** WHAT YOU ARE ASKED TO DO **
Reproduce every line of the listing below word for word.

Stored data
===

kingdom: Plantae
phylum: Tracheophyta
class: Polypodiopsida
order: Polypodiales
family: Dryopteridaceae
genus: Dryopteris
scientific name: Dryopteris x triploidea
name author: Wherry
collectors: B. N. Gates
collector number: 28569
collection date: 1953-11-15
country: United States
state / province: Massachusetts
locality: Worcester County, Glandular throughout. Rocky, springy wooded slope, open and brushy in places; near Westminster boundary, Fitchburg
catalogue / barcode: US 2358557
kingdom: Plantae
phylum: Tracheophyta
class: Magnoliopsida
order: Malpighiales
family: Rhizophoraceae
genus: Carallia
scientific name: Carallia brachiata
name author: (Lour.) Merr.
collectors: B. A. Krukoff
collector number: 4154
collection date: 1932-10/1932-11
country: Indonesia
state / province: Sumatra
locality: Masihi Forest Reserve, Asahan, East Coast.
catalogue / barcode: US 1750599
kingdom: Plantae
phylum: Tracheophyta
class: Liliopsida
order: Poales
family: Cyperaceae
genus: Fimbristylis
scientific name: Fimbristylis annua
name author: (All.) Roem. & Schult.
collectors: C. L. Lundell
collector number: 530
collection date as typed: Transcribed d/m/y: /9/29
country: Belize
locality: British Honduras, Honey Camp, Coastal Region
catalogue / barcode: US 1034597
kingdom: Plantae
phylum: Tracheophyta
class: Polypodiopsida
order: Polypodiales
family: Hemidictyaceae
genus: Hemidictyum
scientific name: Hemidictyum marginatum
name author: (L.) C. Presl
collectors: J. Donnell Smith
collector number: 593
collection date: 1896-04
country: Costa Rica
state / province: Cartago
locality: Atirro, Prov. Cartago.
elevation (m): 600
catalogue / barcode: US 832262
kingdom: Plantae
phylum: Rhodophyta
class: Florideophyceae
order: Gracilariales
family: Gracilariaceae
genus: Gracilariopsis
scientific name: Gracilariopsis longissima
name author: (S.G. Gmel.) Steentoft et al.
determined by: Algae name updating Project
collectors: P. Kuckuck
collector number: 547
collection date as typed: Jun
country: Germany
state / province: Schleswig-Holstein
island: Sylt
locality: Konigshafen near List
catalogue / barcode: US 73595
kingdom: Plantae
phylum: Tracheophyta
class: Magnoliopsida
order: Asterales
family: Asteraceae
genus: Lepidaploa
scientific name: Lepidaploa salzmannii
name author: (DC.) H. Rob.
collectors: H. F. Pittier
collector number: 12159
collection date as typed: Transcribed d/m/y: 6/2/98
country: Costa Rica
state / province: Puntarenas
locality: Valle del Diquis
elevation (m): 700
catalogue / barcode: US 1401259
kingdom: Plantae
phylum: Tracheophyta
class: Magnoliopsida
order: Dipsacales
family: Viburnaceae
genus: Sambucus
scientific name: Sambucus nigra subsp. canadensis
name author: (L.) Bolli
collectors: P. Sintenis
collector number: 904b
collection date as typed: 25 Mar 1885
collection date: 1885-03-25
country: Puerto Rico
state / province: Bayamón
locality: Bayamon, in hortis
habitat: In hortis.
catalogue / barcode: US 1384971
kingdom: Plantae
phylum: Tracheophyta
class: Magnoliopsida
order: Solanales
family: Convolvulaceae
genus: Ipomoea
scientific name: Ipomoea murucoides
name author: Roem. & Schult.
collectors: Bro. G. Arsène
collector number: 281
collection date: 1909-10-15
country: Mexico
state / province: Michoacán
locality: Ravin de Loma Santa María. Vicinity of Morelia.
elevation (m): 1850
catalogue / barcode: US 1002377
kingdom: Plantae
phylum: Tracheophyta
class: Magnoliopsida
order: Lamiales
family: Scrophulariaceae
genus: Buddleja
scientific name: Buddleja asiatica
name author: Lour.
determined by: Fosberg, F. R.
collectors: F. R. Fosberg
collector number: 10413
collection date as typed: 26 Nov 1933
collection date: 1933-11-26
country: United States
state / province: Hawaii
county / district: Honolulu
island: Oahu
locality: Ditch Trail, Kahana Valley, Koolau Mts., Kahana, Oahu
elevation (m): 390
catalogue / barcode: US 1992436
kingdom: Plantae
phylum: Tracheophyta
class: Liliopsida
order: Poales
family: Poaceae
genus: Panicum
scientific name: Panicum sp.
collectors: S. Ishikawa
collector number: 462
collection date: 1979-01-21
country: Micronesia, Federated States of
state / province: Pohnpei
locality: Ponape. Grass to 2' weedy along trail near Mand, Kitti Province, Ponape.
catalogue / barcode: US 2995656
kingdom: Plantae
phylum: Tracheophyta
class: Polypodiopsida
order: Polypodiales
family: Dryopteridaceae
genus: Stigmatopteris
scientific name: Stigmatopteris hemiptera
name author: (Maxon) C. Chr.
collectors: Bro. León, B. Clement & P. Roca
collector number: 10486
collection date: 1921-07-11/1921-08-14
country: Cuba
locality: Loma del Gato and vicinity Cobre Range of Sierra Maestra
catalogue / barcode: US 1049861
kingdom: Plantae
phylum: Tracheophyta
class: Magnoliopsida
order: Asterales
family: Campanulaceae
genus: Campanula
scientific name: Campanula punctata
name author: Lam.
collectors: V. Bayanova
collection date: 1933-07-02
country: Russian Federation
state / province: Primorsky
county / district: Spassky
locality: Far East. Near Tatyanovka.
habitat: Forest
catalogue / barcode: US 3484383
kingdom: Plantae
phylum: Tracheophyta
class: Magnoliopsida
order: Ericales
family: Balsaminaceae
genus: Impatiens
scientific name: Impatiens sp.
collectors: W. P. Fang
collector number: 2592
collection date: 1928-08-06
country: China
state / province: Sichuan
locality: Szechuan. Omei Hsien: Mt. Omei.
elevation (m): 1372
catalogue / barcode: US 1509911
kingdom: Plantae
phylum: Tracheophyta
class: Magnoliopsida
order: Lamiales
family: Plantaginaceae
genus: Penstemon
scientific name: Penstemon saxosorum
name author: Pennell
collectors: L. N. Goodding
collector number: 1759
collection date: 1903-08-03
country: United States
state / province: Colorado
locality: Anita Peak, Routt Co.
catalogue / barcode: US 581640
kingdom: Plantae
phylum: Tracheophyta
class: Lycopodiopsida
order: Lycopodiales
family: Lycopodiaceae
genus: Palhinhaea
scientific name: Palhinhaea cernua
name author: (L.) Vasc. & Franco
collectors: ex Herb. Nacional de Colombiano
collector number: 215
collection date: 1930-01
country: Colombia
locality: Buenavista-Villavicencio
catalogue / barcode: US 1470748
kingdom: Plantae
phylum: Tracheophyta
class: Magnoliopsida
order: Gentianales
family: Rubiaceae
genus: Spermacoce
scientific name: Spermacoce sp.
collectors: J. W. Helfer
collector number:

===

** THE COMPLETED TASK **
kingdom: Plantae
phylum: Tracheophyta
class: Polypodiopsida
order: Polypodiales
family: Dryopteridaceae
genus: Dryopteris
scientific name: Dryopteris x triploidea
name author: Wherry
collectors: B. N. Gates
collector number: 28569
collection date: 1953-11-15
country: United States
state / province: Massachusetts
locality: Worcester County, Glandular throughout. Rocky, springy wooded slope, open and brushy in places; near Westminster boundary, Fitchburg
catalogue / barcode: US 2358557
kingdom: Plantae
phylum: Tracheophyta
class: Magnoliopsida
order: Malpighiales
family: Rhizophoraceae
genus: Carallia
scientific name: Carallia brachiata
name author: (Lour.) Merr.
collectors: B. A. Krukoff
collector number: 4154
collection date: 1932-10/1932-11
country: Indonesia
state / province: Sumatra
locality: Masihi Forest Reserve, Asahan, East Coast.
catalogue / barcode: US 1750599
kingdom: Plantae
phylum: Tracheophyta
class: Liliopsida
order: Poales
family: Cyperaceae
genus: Fimbristylis
scientific name: Fimbristylis annua
name author: (All.) Roem. & Schult.
collectors: C. L. Lundell
collector number: 530
collection date as typed: Transcribed d/m/y: /9/29
country: Belize
locality: British Honduras, Honey Camp, Coastal Region
catalogue / barcode: US 1034597
kingdom: Plantae
phylum: Tracheophyta
class: Polypodiopsida
order: Polypodiales
family: Hemidictyaceae
genus: Hemidictyum
scientific name: Hemidictyum marginatum
name author: (L.) C. Presl
collectors: J. Donnell Smith
collector number: 593
collection date: 1896-04
country: Costa Rica
state / province: Cartago
locality: Atirro, Prov. Cartago.
elevation (m): 600
catalogue / barcode: US 832262
kingdom: Plantae
phylum: Rhodophyta
class: Florideophyceae
order: Gracilariales
family: Gracilariaceae
genus: Gracilariopsis
scientific name: Gracilariopsis longissima
name author: (S.G. Gmel.) Steentoft et al.
determined by: Algae name updating Project
collectors: P. Kuckuck
collector number: 547
collection date as typed: Jun
country: Germany
state / province: Schleswig-Holstein
island: Sylt
locality: Konigshafen near List
catalogue / barcode: US 73595
kingdom: Plantae
phylum: Tracheophyta
class: Magnoliopsida
order: Asterales
family: Asteraceae
genus: Lepidaploa
scientific name: Lepidaploa salzmannii
name author: (DC.) H. Rob.
collectors: H. F. Pittier
collector number: 12159
collection date as typed: Transcribed d/m/y: 6/2/98
country: Costa Rica
state / province: Puntarenas
locality: Valle del Diquis
elevation (m): 700
catalogue / barcode: US 1401259
kingdom: Plantae
phylum: Tracheophyta
class: Magnoliopsida
order: Dipsacales
family: Viburnaceae
genus: Sambucus
scientific name: Sambucus nigra subsp. canadensis
name author: (L.) Bolli
collectors: P. Sintenis
collector number: 904b
collection date as typed: 25 Mar 1885
collection date: 1885-03-25
country: Puerto Rico
state / province: Bayamón
locality: Bayamon, in hortis
habitat: In hortis.
catalogue / barcode: US 1384971
kingdom: Plantae
phylum: Tracheophyta
class: Magnoliopsida
order: Solanales
family: Convolvulaceae
genus: Ipomoea
scientific name: Ipomoea murucoides
name author: Roem. & Schult.
collectors: Bro. G. Arsène
collector number: 281
collection date: 1909-10-15
country: Mexico
state / province: Michoacán
locality: Ravin de Loma Santa María. Vicinity of Morelia.
elevation (m): 1850
catalogue / barcode: US 1002377
kingdom: Plantae
phylum: Tracheophyta
class: Magnoliopsida
order: Lamiales
family: Scrophulariaceae
genus: Buddleja
scientific name: Buddleja asiatica
name author: Lour.
determined by: Fosberg, F. R.
collectors: F. R. Fosberg
collector number: 10413
collection date as typed: 26 Nov 1933
collection date: 1933-11-26
country: United States
state / province: Hawaii
county / district: Honolulu
island: Oahu
locality: Ditch Trail, Kahana Valley, Koolau Mts., Kahana, Oahu
elevation (m): 390
catalogue / barcode: US 1992436
kingdom: Plantae
phylum: Tracheophyta
class: Liliopsida
order: Poales
family: Poaceae
genus: Panicum
scientific name: Panicum sp.
collectors: S. Ishikawa
collector number: 462
collection date: 1979-01-21
country: Micronesia, Federated States of
state / province: Pohnpei
locality: Ponape. Grass to 2' weedy along trail near Mand, Kitti Province, Ponape.
catalogue / barcode: US 2995656
kingdom: Plantae
phylum: Tracheophyta
class: Polypodiopsida
order: Polypodiales
family: Dryopteridaceae
genus: Stigmatopteris
scientific name: Stigmatopteris hemiptera
name author: (Maxon) C. Chr.
collectors: Bro. León, B. Clement & P. Roca
collector number: 10486
collection date: 1921-07-11/1921-08-14
country: Cuba
locality: Loma del Gato and vicinity Cobre Range of Sierra Maestra
catalogue / barcode: US 1049861
kingdom: Plantae
phylum: Tracheophyta
class: Magnoliopsida
order: Asterales
family: Campanulaceae
genus: Campanula
scientific name: Campanula punctata
name author: Lam.
collectors: V. Bayanova
collection date: 1933-07-02
country: Russian Federation
state / province: Primorsky
county / district: Spassky
locality: Far East. Near Tatyanovka.
habitat: Forest
catalogue / barcode: US 3484383
kingdom: Plantae
phylum: Tracheophyta
class: Magnoliopsida
order: Ericales
family: Balsaminaceae
genus: Impatiens
scientific name: Impatiens sp.
collectors: W. P. Fang
collector number: 2592
collection date: 1928-08-06
country: China
state / province: Sichuan
locality: Szechuan. Omei Hsien: Mt. Omei.
elevation (m): 1372
catalogue / barcode: US 1509911
kingdom: Plantae
phylum: Tracheophyta
class: Magnoliopsida
order: Lamiales
family: Plantaginaceae
genus: Penstemon
scientific name: Penstemon saxosorum
name author: Pennell
collectors: L. N. Goodding
collector number: 1759
collection date: 1903-08-03
country: United States
state / province: Colorado
locality: Anita Peak, Routt Co.
catalogue / barcode: US 581640
kingdom: Plantae
phylum: Tracheophyta
class: Lycopodiopsida
order: Lycopodiales
family: Lycopodiaceae
genus: Palhinhaea
scientific name: Palhinhaea cernua
name author: (L.) Vasc. & Franco
collectors: ex Herb. Nacional de Colombiano
collector number: 215
collection date: 1930-01
country: Colombia
locality: Buenavista-Villavicencio
catalogue / barcode: US 1470748
kingdom: Plantae
phylum: Tracheophyta
class: Magnoliopsida
order: Gentianales
family: Rubiaceae
genus: Spermacoce
scientific name: Spermacoce sp.
collectors: J. W. Helfer
collector number:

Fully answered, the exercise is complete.